Segment Start: DATA FOR REVIEW

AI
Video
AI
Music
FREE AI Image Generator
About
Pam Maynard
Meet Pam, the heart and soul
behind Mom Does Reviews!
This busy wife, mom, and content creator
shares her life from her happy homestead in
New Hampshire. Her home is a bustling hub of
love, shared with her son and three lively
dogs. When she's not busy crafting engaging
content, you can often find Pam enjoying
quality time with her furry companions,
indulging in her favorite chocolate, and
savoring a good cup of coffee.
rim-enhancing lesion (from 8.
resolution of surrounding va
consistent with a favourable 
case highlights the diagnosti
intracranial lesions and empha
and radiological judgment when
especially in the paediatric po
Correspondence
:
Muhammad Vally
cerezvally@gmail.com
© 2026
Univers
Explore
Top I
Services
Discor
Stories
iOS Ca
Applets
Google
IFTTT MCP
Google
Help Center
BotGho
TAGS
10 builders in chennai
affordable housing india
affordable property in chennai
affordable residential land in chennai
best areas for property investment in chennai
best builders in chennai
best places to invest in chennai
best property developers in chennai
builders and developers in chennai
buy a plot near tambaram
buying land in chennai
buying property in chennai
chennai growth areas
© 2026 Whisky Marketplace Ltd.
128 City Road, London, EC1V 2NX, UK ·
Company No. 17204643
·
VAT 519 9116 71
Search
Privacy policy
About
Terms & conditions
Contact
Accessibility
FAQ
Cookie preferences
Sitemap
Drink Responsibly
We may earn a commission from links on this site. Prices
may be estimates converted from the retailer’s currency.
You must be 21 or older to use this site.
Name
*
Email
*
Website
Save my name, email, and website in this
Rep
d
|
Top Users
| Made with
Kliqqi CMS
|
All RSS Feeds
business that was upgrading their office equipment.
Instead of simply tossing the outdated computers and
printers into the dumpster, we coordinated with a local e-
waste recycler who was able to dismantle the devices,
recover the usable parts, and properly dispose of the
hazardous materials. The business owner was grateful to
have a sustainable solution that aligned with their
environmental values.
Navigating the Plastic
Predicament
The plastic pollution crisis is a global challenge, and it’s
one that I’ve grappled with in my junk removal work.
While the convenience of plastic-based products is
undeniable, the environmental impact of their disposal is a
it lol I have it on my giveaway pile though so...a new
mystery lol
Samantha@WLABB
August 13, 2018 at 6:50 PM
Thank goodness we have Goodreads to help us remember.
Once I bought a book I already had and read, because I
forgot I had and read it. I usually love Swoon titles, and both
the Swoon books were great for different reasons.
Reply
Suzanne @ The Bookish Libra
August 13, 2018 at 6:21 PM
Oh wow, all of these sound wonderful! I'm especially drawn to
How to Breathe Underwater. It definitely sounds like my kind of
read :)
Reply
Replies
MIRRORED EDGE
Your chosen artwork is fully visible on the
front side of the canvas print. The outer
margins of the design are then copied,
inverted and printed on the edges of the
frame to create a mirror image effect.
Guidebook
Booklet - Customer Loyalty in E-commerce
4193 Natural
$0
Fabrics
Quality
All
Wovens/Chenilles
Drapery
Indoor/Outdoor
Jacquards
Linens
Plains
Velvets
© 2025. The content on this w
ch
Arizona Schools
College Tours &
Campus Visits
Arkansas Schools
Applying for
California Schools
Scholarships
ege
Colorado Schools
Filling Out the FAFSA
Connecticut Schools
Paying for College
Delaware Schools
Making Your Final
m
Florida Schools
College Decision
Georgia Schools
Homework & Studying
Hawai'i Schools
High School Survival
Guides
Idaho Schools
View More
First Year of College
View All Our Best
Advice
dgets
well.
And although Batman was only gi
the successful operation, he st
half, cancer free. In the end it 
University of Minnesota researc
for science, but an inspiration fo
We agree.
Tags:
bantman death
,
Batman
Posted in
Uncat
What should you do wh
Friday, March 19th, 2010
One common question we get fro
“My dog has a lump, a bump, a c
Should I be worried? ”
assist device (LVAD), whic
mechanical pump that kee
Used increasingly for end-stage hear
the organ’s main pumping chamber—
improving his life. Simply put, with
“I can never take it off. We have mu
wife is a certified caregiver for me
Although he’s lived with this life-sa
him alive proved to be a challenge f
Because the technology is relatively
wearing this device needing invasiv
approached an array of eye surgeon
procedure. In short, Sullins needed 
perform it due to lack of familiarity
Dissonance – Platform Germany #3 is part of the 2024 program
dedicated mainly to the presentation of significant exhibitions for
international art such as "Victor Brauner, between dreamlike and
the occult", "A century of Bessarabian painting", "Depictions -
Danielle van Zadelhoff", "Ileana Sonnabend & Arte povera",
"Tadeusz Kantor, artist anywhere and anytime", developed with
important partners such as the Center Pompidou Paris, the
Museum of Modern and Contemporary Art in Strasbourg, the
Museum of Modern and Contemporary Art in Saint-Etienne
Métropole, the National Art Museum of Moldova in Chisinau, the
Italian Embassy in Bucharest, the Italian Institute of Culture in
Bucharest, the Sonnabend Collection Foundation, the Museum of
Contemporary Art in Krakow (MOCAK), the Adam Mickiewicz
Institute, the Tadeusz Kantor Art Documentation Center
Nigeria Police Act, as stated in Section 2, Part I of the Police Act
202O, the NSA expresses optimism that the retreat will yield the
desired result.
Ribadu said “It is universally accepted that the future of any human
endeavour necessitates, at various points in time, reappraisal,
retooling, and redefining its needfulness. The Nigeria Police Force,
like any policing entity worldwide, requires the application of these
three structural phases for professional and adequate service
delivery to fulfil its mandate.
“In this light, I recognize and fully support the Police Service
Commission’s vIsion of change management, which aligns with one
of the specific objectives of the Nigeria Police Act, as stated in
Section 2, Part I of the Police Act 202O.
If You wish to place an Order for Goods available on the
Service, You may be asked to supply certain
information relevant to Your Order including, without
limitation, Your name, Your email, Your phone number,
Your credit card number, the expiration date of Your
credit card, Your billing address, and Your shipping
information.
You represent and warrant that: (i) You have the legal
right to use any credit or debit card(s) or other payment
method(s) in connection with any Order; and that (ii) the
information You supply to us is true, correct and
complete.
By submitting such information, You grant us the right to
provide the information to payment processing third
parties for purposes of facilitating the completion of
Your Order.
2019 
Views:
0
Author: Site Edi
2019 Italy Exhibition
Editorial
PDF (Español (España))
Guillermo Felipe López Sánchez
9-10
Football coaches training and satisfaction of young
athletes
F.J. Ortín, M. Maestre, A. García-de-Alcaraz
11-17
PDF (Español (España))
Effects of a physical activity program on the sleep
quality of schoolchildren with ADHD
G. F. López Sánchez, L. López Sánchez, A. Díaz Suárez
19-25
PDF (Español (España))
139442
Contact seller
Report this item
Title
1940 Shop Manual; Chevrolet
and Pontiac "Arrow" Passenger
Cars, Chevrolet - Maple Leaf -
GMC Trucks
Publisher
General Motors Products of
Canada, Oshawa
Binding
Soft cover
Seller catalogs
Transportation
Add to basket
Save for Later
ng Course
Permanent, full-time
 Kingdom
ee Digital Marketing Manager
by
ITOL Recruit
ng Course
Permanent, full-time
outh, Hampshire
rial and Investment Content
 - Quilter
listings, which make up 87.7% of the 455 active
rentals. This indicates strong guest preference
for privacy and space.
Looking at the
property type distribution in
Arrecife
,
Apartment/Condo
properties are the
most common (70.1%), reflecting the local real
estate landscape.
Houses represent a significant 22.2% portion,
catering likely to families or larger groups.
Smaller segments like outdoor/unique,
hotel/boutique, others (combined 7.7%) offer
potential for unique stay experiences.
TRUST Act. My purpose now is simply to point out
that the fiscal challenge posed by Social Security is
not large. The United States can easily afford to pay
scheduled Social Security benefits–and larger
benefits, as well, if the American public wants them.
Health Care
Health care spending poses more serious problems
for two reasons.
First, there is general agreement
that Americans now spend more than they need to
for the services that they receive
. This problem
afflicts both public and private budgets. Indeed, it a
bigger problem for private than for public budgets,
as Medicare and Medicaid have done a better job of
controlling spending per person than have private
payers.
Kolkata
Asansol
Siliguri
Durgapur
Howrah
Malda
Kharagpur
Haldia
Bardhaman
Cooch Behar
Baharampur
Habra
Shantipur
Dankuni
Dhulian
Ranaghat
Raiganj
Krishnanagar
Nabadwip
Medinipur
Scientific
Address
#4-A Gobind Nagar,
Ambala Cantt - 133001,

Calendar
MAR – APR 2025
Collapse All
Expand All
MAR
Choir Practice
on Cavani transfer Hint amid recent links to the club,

Segment End: DATA FOR REVIEW

**PROBLEM TO WORK ON:**
Would you copy, unchanged, the stretch of the records above that begins at the line containing "property type distribution in" and ends at the line containing "afflicts both public", and only that?

**RESPONSE TO THIS EXERCISE:**
property type distribution in
Arrecife
,
Apartment/Condo
properties are the
most common (70.1%), reflecting the local real
estate landscape.
Houses represent a significant 22.2% portion,
catering likely to families or larger groups.
Smaller segments like outdoor/unique,
hotel/boutique, others (combined 7.7%) offer
potential for unique stay experiences.
TRUST Act. My purpose now is simply to point out
that the fiscal challenge posed by Social Security is
not large. The United States can easily afford to pay
scheduled Social Security benefits–and larger
benefits, as well, if the American public wants them.
Health Care
Health care spending poses more serious problems
for two reasons.
First, there is general agreement
that Americans now spend more than they need to
for the services that they receive
. This problem
afflicts both public and private budgets. Indeed, it a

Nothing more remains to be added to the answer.